Two identical platforms will have the same interrupts but different signals can occur depending on the OS that is running (or SW in general that is running)

  • In Linux interrupts are divided into:
    • top-half: fast, non-blocking, requires min amount of processing and it executes immediately when interrupt occurs to handle critical processing
    • bottom-half: can have arbitrary complexity, can block and it can execute later as a separate thread only restricted by maybe specifics of the interrupt being handled like for example IO device timeouts

Linux Tasks

  • The abstraction to represent an execution context is called a task and in code is described in the task_struct in Linux, it represents the execution context of a kernel level thread (KLT)

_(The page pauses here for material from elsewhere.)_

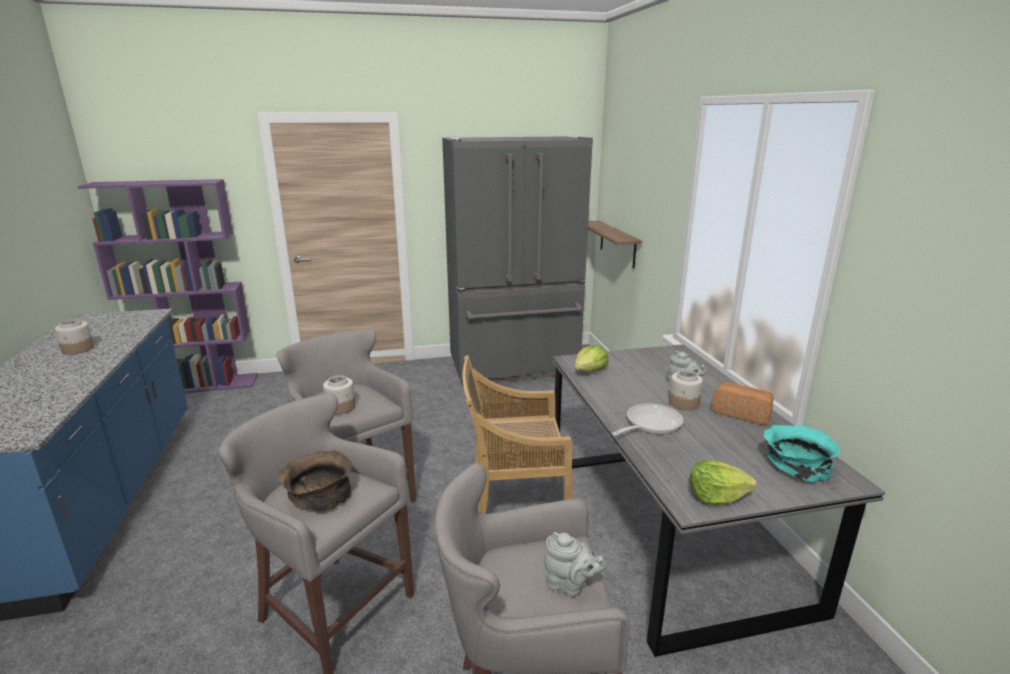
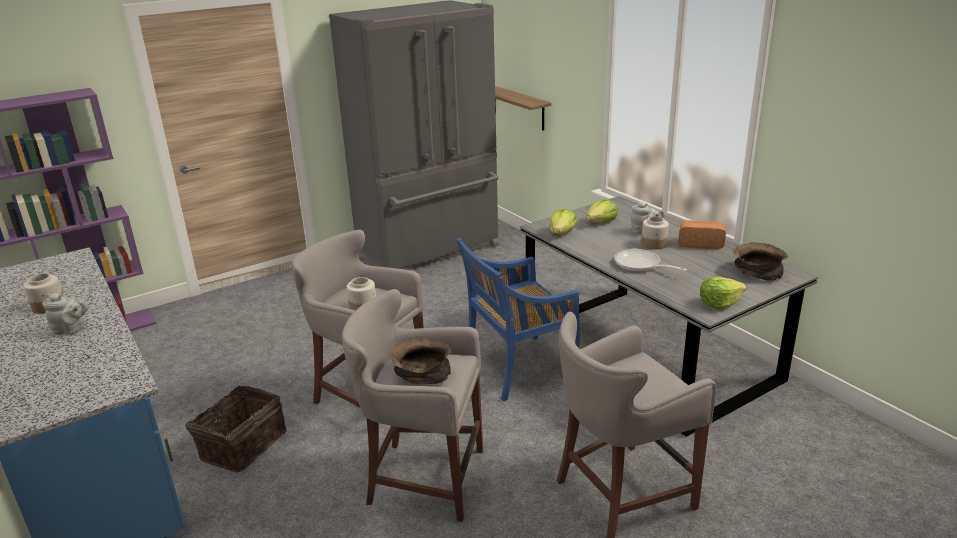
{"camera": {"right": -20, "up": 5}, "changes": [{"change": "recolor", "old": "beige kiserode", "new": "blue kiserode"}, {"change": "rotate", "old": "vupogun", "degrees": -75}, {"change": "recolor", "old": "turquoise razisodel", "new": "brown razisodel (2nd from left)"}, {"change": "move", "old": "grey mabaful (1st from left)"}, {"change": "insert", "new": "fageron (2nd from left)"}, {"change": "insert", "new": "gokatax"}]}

  • A single threaded process will have 1 task and a multithreaded will have many tasks,

  • The pid_t pid; field in this task struct is actually the thread identifier (this is due to historic reasons) but if we have a single threaded process the task/thread ID and process ID are the same, in a multithreaded process the process ID and the first task/thread that was created when the process was first created have the same ID which is also stored in the task group ID tgid (= process ID).

  • The task_struct has a linked list of tasks that are part of the process through the list_head tasks; field

  • To create a new task Linux support the clone operation that can share everything or some parts of the parent thread by using thr sharing_flags argument, fork is internally implemented via clone (fork is just a special case of a clone call). The main use of clone is to implement threads, multiple threads of control in a program that run concurrently in a shared memory space.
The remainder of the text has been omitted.